Beloff claims her works acts as a medium between the living and the dead. And “The Infernal Dream of Mutt and Jeff” is no exception. It looks to introduce us, the living, to old film equipment, the dead.
Beloff boasts three key concepts: re-aligning old cinema machinery and footage, contemplating whether human creations can live and work outside of its creator and as an addition Capitalism’s commodification of the human body.
All very nice clear-cut themes, but all done before.
The exhibit includes a ladder, chalkboard and desk. It’s essentially another exploration of a bunch of redundant objects cluttering a white-walled room. The skill is in the grouping not the making. A black and white cartoon plays, periodically interrupted by a shrill bell. A cleverly re-hashed film is projected onto the main wall providing an explanation of the objects beneath.
The piece is simple and sterile, giving no sense of a busy film set. The constant hum of the machines induces silence, but far from contemplative it ‘s almost boring. There is hardly any substance and Beloff makes a large leap from piece to themes. This film and the title are the works most redeeming features.

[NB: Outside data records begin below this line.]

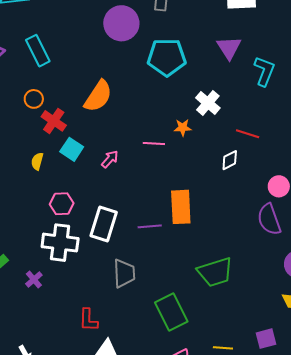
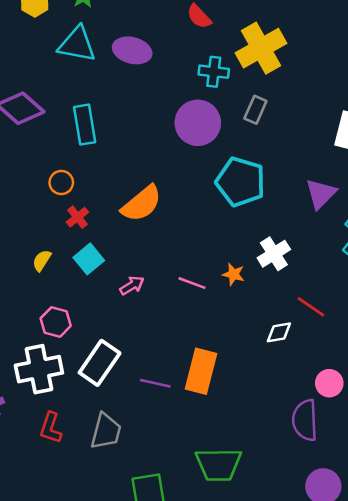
red cross: (54, 121) -> (77, 217), size x0.7
white cross: (60, 243) -> (39, 369), turned -36
red L-shape: (88, 320) -> (51, 428), moved

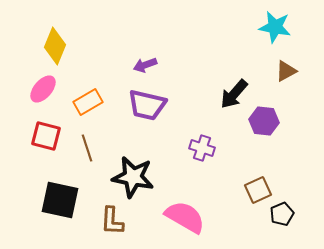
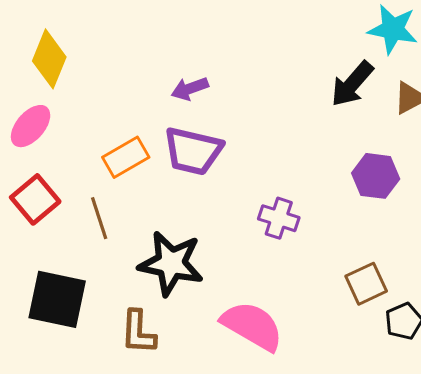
black arrow: (234, 94) -> (352, 84), moved
orange rectangle: (88, 102) -> (126, 157), moved
red square: (46, 136) -> (35, 199), turned 36

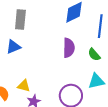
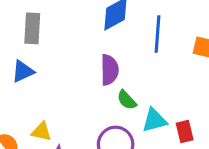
green semicircle: (94, 55) -> (127, 100), moved

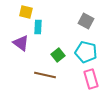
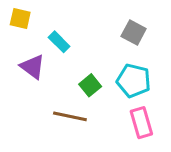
yellow square: (26, 12) -> (20, 19), moved
cyan rectangle: (38, 27) -> (59, 42), turned -48

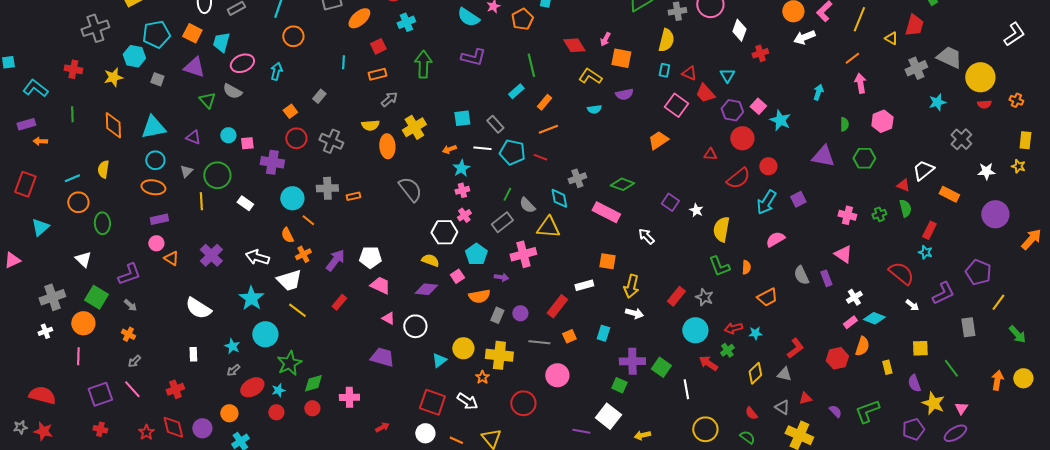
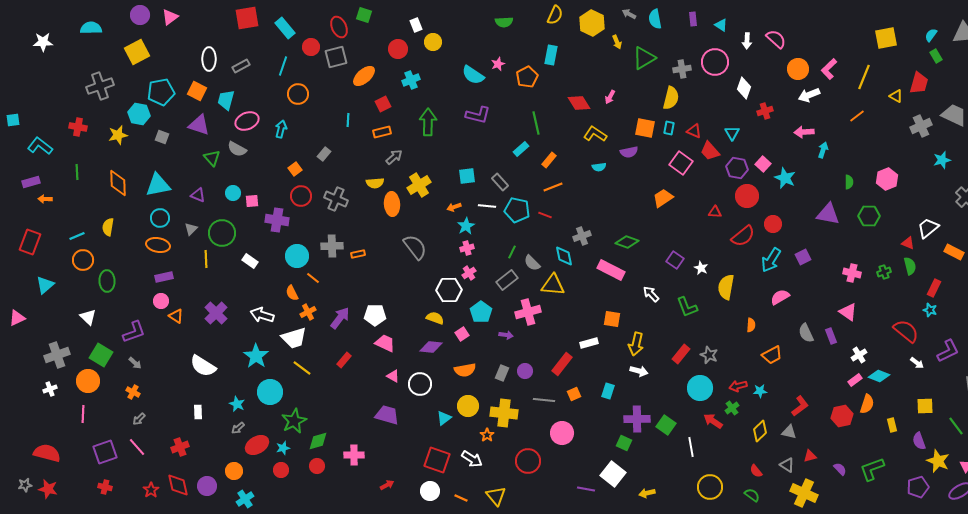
orange square: (621, 58) -> (645, 128), moved
pink arrow: (860, 83) -> (804, 132), moved, turned -84
green L-shape: (719, 266) -> (687, 307), moved
orange semicircle: (479, 296) -> (465, 370), moved

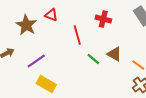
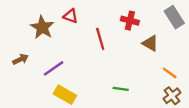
brown triangle: (114, 54) -> (150, 43), moved
green line: (93, 59) -> (121, 89), moved, turned -32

The second room, an afterthought, seeks to justify the work by quoting great arts of the industrial revolution. We see Duchamp revisited and Surrealism hinted at. But Beloff brings nothing new and does it nowhere near as well as the Léger’s and the Oppenhiem’s of the turn of the century.
The £4 pamphlet is more meaty than her work itself!
The concept of relying on technology is no longer new it’s factual and Beloff’s basic re-examination of Marx’s Commodity Fetish is tedious, tenuous and 100-years too late.